━━━ Data records

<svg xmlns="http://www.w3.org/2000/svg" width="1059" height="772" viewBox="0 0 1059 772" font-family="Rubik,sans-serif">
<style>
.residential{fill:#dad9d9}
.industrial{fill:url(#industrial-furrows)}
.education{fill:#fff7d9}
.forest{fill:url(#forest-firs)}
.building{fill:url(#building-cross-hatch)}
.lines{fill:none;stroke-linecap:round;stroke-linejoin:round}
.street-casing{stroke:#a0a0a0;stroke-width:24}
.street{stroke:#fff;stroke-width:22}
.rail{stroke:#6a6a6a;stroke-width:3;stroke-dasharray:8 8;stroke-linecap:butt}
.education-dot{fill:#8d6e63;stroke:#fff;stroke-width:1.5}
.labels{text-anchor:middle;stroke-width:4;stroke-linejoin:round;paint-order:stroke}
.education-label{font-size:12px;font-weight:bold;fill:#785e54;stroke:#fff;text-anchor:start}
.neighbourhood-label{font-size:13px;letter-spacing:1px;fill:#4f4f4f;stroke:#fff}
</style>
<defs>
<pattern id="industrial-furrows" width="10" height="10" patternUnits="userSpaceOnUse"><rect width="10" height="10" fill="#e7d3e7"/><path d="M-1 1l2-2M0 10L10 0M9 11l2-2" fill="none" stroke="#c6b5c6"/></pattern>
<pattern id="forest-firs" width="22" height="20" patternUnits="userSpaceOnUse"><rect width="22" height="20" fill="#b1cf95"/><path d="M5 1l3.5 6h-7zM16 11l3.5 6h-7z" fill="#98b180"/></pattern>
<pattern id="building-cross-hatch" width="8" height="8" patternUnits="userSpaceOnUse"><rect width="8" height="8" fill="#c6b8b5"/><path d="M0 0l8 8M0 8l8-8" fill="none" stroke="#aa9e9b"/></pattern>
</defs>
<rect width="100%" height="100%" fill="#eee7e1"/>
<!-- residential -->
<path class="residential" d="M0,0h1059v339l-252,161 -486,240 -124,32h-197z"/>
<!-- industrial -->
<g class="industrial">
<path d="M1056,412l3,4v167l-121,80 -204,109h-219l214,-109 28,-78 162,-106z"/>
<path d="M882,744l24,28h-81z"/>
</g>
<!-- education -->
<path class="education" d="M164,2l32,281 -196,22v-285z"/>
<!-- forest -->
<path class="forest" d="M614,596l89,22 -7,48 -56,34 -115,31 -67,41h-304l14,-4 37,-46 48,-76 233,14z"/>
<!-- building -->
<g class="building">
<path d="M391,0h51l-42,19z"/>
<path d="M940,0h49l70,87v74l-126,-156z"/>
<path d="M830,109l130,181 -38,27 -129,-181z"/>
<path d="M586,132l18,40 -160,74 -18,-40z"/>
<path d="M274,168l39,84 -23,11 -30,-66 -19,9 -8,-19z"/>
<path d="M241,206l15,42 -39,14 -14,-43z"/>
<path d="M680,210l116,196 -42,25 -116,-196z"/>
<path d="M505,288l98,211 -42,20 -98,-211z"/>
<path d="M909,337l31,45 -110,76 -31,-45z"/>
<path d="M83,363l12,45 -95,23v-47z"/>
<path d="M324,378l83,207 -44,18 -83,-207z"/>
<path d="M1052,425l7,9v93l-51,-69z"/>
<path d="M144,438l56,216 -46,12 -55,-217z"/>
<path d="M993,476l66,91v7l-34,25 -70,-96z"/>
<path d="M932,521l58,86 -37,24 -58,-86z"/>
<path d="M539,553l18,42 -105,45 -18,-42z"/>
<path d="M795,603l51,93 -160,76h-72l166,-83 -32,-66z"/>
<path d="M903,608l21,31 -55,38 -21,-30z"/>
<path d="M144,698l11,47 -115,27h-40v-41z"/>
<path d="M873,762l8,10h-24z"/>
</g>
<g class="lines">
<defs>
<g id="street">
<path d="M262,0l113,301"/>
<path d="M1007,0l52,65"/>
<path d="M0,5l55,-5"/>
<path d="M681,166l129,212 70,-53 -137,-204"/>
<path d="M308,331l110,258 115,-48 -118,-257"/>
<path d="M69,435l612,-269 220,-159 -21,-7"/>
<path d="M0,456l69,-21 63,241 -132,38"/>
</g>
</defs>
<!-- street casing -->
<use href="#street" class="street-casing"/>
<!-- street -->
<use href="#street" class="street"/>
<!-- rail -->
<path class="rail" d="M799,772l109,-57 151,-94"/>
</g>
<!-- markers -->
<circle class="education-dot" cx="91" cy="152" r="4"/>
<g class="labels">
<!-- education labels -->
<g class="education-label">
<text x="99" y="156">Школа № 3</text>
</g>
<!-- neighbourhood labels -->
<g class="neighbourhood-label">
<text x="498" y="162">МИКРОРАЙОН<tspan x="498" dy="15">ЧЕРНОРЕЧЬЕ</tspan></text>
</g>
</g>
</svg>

━━━━━━

• **What this task involves**:
Lines holding "cross" are the ones to copy; find all of them in the listing.

• **Written answer**:
.building{fill:url(#building-cross-hatch)}
<pattern id="building-cross-hatch" width="8" height="8" patternUnits="userSpaceOnUse"><rect width="8" height="8" fill="#c6b8b5"/><path d="M0 0l8 8M0 8l8-8" fill="none" stroke="#aa9e9b"/></pattern>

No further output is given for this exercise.